Bu ise bir hizmet aşkı, millet sevdasının yarattığı bir enerji akışı sağlamıyor. Gözlerde ışıltı, gönüllerde ferahlığa yol açmıyor.

**********************************

SEÇİLENLERİN GARANTİSİ YOK

Yeni sistemde, seçilecek belediye başkanları Cumhurbaşkanının bir sözü ile görevden alınabilir veya istifaya zorlanabilir.

Bu gerçek de seçimleri halkın gözünde önemsizleştiriyor olabilir.

Öyle ya “teröre destek verdikleri” için halkın oyları ile seçilmiş bir kısım belediyeler kayyuma devredilirken, haklarında “yolsuzluk iddiaları olan” bir kısım AKP belediye başkanları da “istifa” ile “hapis” arasında seçim yapmak zorunda kaldılar.
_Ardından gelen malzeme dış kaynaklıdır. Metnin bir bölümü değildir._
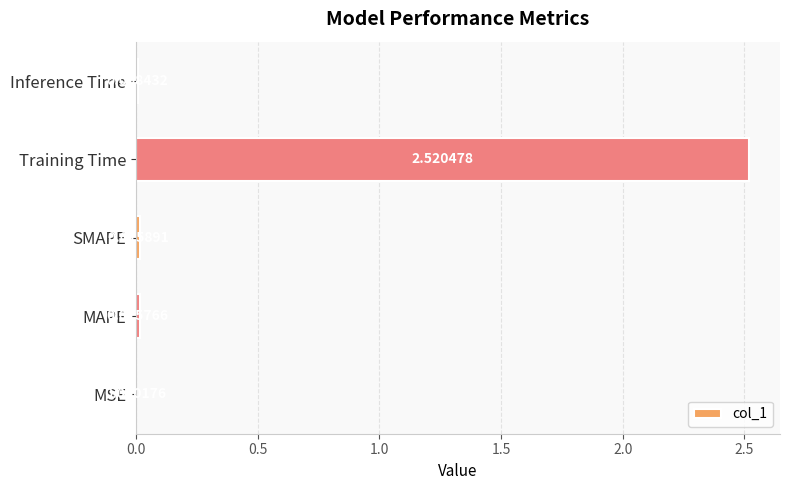

What is the change in value from Training Time to Inference Time?

-2.5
Oysaki eskiden “seçimle gelen seçimle gider” denirdi. Seçilen Belediye Başkanları gelecek seçime kadar göreve devam ederdi.

Ülkenin seçmeninin neredeyse üçte birinin seçtiği seçilmişlerin yerine atanmışların getirilmesine bile bir tepki olmadı. Demek ki, “yerel seçimlerde kullanacağımız oy’un pek de önemi yok” psikolojisi hâkim oluyor.

Bütün bunlar Erdoğan ve AKP’nin işine geliyor.

Değişim umudunu kaybeden kitleler ve halkla bir enerji alışverişi yapamayan muhalefet liderleri mevcut düzeni daha da kalıcı hale getiriyor.

***

AKŞENER DE…

Türkiye’nin mevcut siyasi yelpazesi ve sosyopolitik yapısı içinde değişim için tek ümit İYİ Parti ve Meral Akşener gibi gözüküyordu.

Ama halen Meral Akşener’in de, İYİ Partililer'in kalbini ve beynini dış kapıdan içeri almayı henüz başaramadığı görülüyor.

Oysa, O bunun önemini ta 1996’dan beri biliyor ve vurguluyordu.

Başarması lazım. Seçime çok zaman kalmadı, dilerim gecikmeden başarır.